Но вслух ничего не сказала. И вышла молчком.
ГЛАВА ТРЕТЬЯ
1
Было время, Четвериков любил осени куда больше, чем зимы, хотя зимой в деревне значительно меньше полевых работ — разве только съездить к ометам за соломой на подстилку скоту да за сеном, да поближе к весне вывезти навоз на поля, перевеять зерно, протравить его, «охолонуть» на морозце к посевам. А так вьюга метет да метет. Дрова наготовлены, картошки в подполе много, там же в кадушках огурцы, квашеная капуста, моченые яблоки. И грибов соленых вдосталь, особенно груздей. Нет, зимой хорошо. Но ядреные поздние осени были дороже. Что-то живило кровь в Четверикове, когда он видел побуревшие пажити в белых искорках инея или когда обрывал сапогами паутинистые тенета на конском щавеле, все в пылающих капельках влаги на утреннем солнце. Любил запах картофельной ботвы на огороде и эти выворачивающиеся из-под плуга пласты земли с тяжелыми, как каменюки, клубнями, висящими гроздьями на белеющих корешках. Любил утренние дымы над селом, уходящие извилистыми верхами в упругие, низкие тучи и как бы сливающиеся с ними воедино. А на грязной, промокшей дороге любил отыскивать взглядом ярко-синий невянущий венчик цикория, чуть припахивающий медком, или желтый — кульбабы… Тогда в его сердце словно вспыхивал раздуваемый кем-то живой уголек, жег горячим, невысказанным, удивительным чувством любви к этой паханой-перепаханой, и скороженной, и боронованной сероватой землице, не очень-то ласковой и не очень-то плодородной, но привычной, красивой и широкой, и мощной в своем существе — от нее-то Четвериков, наверное, и унаследовал свою силу; в такие минуты он полнился чувством любви и к жене Степаниде, к детям, и ко всякому деревенскому скоту и зверью, без которого его жизнь была бы во много раз однотонней, бедней. Любил Федор Степанович в поле каждую борозду, каждый злак и каждую дикую, неухоженную былинку и жалел только лишь об одном — вот состарится, и умрет, и больше никогда, никогда уже не увидит этого, дорогого ему. Не себя, нет, не своей жизни было ему жалко. Жаль было, что больше не увидит он… Другие, может быть! А он уже никогда…

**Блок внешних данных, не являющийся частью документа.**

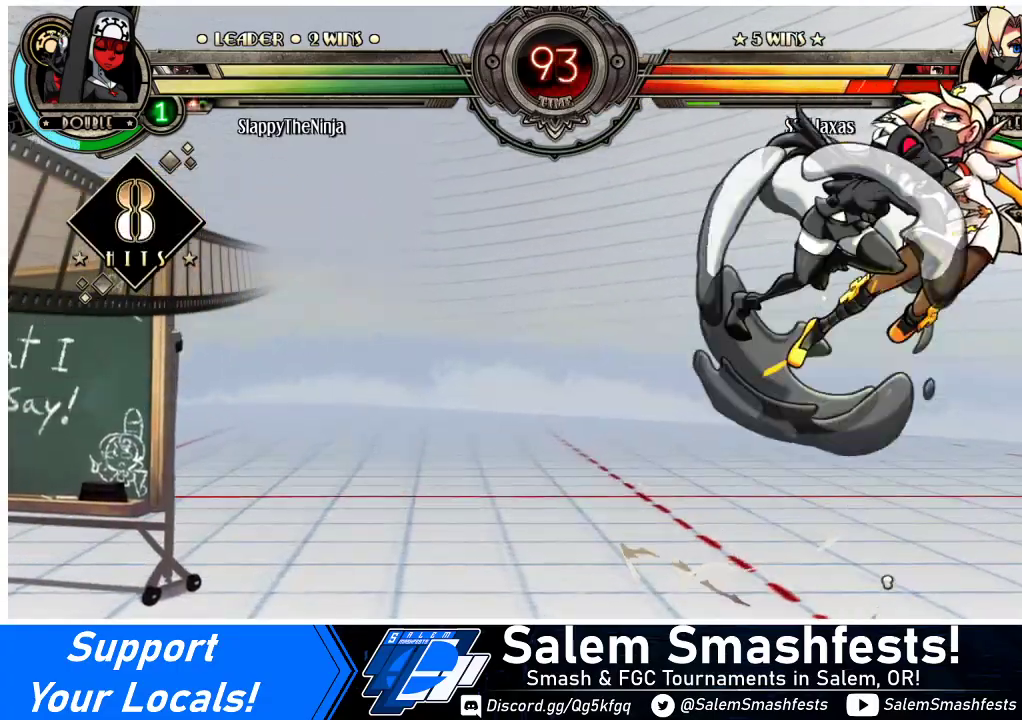
{"buttons": ["DPAD_RIGHT"], "events": []}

Оттого он ревниво приглядывался к молодым деревенским парням, а сегодня к солдатам. К тому, кто останется жив и к кому перейдут в хозяйские руки его родное село, поля за околицей, дикий Зубринский лес, Лёнин луг и кульбаба, цветущая поздней осенью на обочине; собаки, лошади, даже эта луна, пробивающаяся сквозь тучи, окутанная метельной кисеей, а летом плывущая над полями, над цветущими ветками яблонь. Им останется и могила Четверикова. И их воля — сохранить ее или запахать. Их воля — раскатать на трухлявые бревна его избу, срыть сады и колодцы в его деревне. Но зачем? Для чего? Что насадят они на этой земле, какие растения, что посеют в его борозде?
С особенной придирчивостью Четвериков приглядывался к солдатам из городских: что они умеют делать и что знают о жизни народа? За что любят землю — и любят ли ее с такой силой, как он?..
Пока дивизия совершала свой сложный маневр по рокадным дорогам, пока поворачивала на восток, а потом снова двигалась в сторону запада, он глядел на порушенные белорусские деревни и покряхтывал, даже постанывал от натуги, держа в себе горько-соленые слезы: боялся — увидят товарищи, засмеют. Шел в колонне войск заброшенными проселками, некопаными огородами, несжатыми нивами, проходил через сады в глубоких окопах и яминах для укрытия то ли орудий, а то ли машин. Видел брошенное имущество, воронки от бомб, дегтярные пятна пожарищ, покосившиеся ветряные мельницы без крыльев, церкви без куполов — и все виденное, и услышанное постепенно накапливалось в его душе почти такой же дегтярной, с неприятным запахом гари, неистребимой болью, ложащейся в грудь слоями: еще одна смерть — еще один слой, еще один брошенный хутор — и к сердцу подваливает еще одним слоем тоска, словно черное море… Не то Черное море, что ласкает и омывает тела отдыхающих, а черное море народного горя, вдовьих слез, материнских, сиротских и слез самых страшных, не привлекающих внимания, не интересных тому, кто молод и кто здоров, — одинокой, никем не привеченной старости.